- BRIEF
Through the last line of the entries, please copy every line exactly, starting with the one that contains "Área do cliente".

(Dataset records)
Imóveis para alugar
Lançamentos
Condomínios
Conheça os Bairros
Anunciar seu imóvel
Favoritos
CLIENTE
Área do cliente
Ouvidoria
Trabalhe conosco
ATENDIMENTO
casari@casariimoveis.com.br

- RESPONSE BELOW
Área do cliente
Ouvidoria
Trabalhe conosco
ATENDIMENTO
casari@casariimoveis.com.br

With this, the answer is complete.